A third, equally doomed suggestion: rely on software upgrades, not new hardware, to add new features each year. Sure, but many manufacturers already do that. Apple’s annual software updates for the iPhone, iPad and iPod Touch add new features to previous years’ models. Google’s frequently enhanced versions of the Android phone software are generally available to all older phone models as well. Microsoft’s Xbox upgrades benefit older generations of the game console, too.

In each case, though, new software can take you only so far. You can’t add video-recording features to a phone that doesn’t have a camera.

Fortunately, my Twitter focus group did come up with suggestions that would take us to a greener gadget world — without denying the public its “new every two” or depriving the manufacturers of their profits. For example:

• “Include prepaid recycling envelopes with new gadgets, like HP does with ink cartridges, to encourage recycling instead of trashing,” wrote @megazone. Most computer companies already offer free but little-known recycling programs for old gadgets, so this suggestion could work.

• Standardize connectors and accessories. In Europe, for example, every cellphone uses the same kind of power cord — micro USB — so people no longer accumulate boxes of orphaned, incompatible adapters. In time, manufacturers could stop including these standard cables in every box, saving money and redundancy.

• “Make recycling mandatory or charge a fee,” @eclisham suggested. And @timqpeterson proposed a bribe to slow down the upgrade cycle — a “rebate option for keeping the same phone for more than a specific amount of time.”

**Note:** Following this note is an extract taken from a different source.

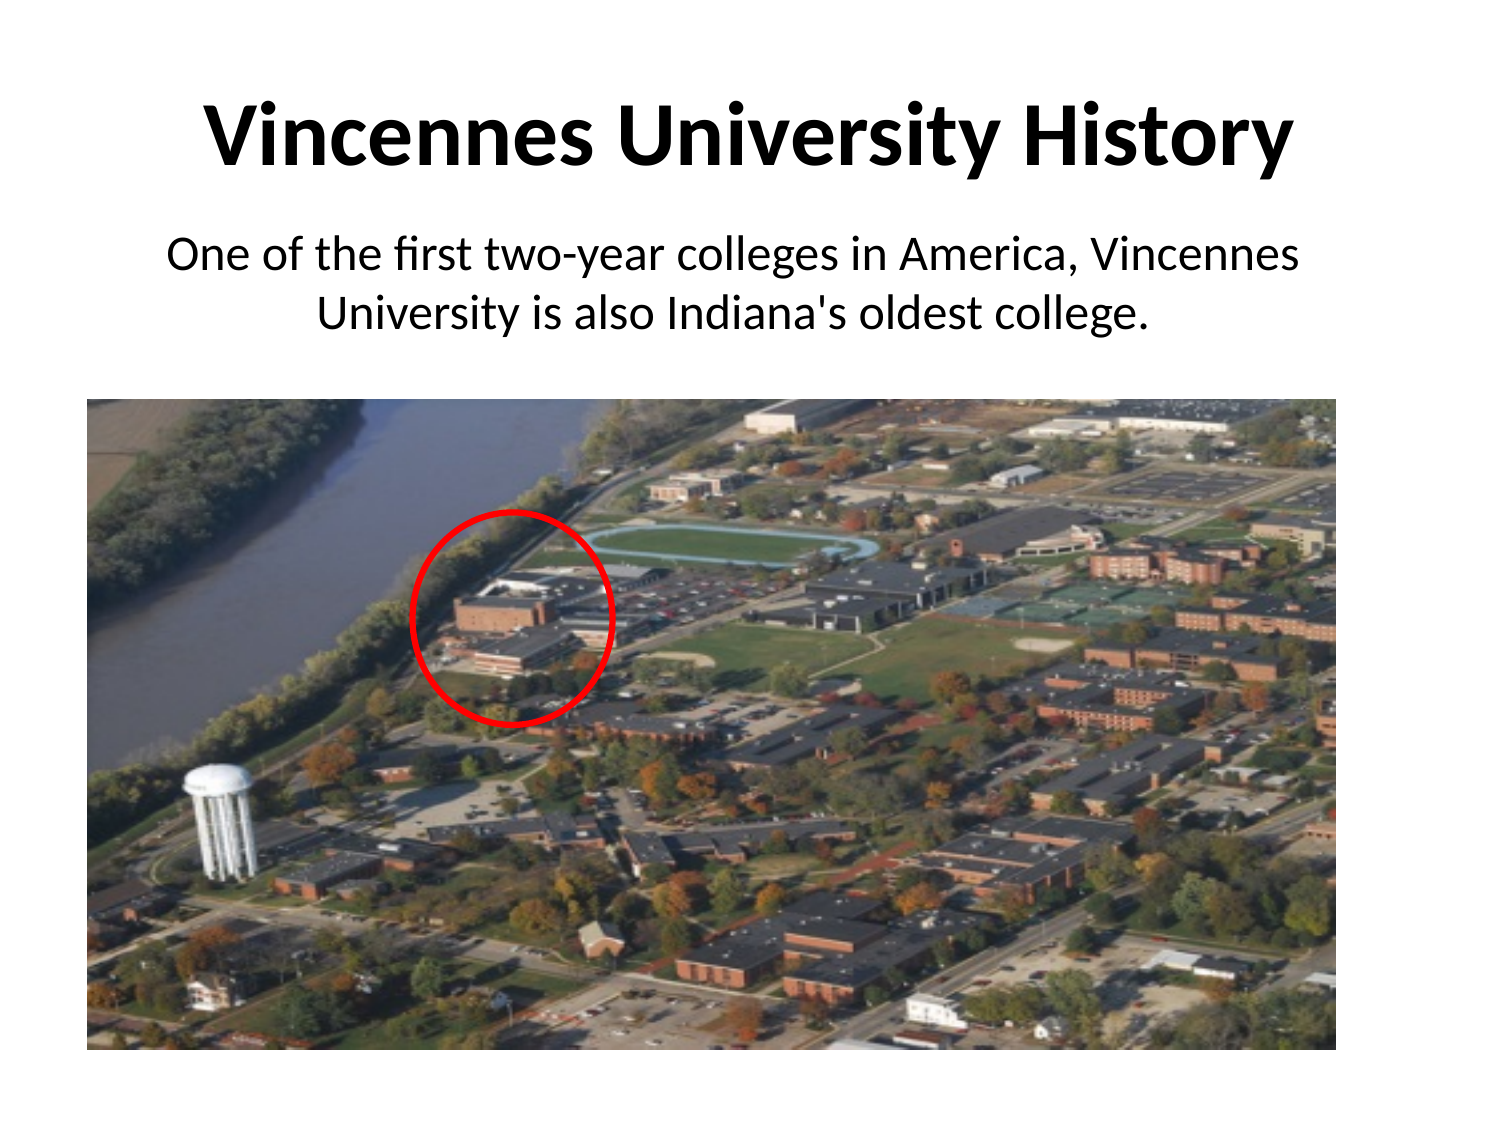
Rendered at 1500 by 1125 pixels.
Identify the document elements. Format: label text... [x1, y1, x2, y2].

• Persuade the industry to use more recyclable materials, like biodegradable plastics. Some companies, including Apple, have developed amazingly minimalist packaging, which sends as little material as possible to the landfill.

Good suggestions. But what would make manufacturers adopt them? Since the current disposability model is supremely profitable, what incentive do they have to change?
Well, the government could get involved. After all, the European Union manufacturers standardized their cellphone power cords only after it was mandated. Companies adopting sustainable materials like corn or soy oil for their plastics could earn tax breaks. New laws could require recycling or encourage longer gadget use.

For those not so keen on government mandates, there is consumer pressure. Whether it’s hormone-free milk or organic cotton clothing, if an issue bubbles up, change happens. Perhaps sustainability could become a marketing tool, not a hidden cost.

Time could also mitigate the problem. When a product matures — when the feature list becomes standard — our incentive to buy “new every two” declines. For example, who buys a new PC every other year anymore? Nobody buys a new TV every other year, or a clock radio, or even a camcorder. Surely cellphones, cameras and GPS units will get there someday.
For now, you can recycle your old gadget. Take or mail your old electronics to a Radio Shack or a Best Buy store. Both accept a huge range of old junk, like TVs, printers, monitors, cables, cellphones, remotes and headphones. And you get more than the rosy glow of doing the right thing; depending on your state, you can also get either an instant discount or a gift card, good toward future purchases. Here are the details on the Best Buy program and Radio Shack’s.
Or look into Web sites like Gazelle.com, the largest “recommerce” site. Gazelle pays shipping both ways (even sends you a box), pays you for your old electronics, then resells it on eBay or recycles it.

My Twitter followers also recommended Freecycle.org (you give away your gear), Cellphonesforsoldiers.com and 911cellphonebank.org (provides old phones to victim services organizations for emergency use).

So there are steps you can take now, and there is some hope for longer-term change. In the meantime, cheer up: new models of gadgets like cellphones tend to get smaller over time. At the very least, that means they take up less space in the landfill every year.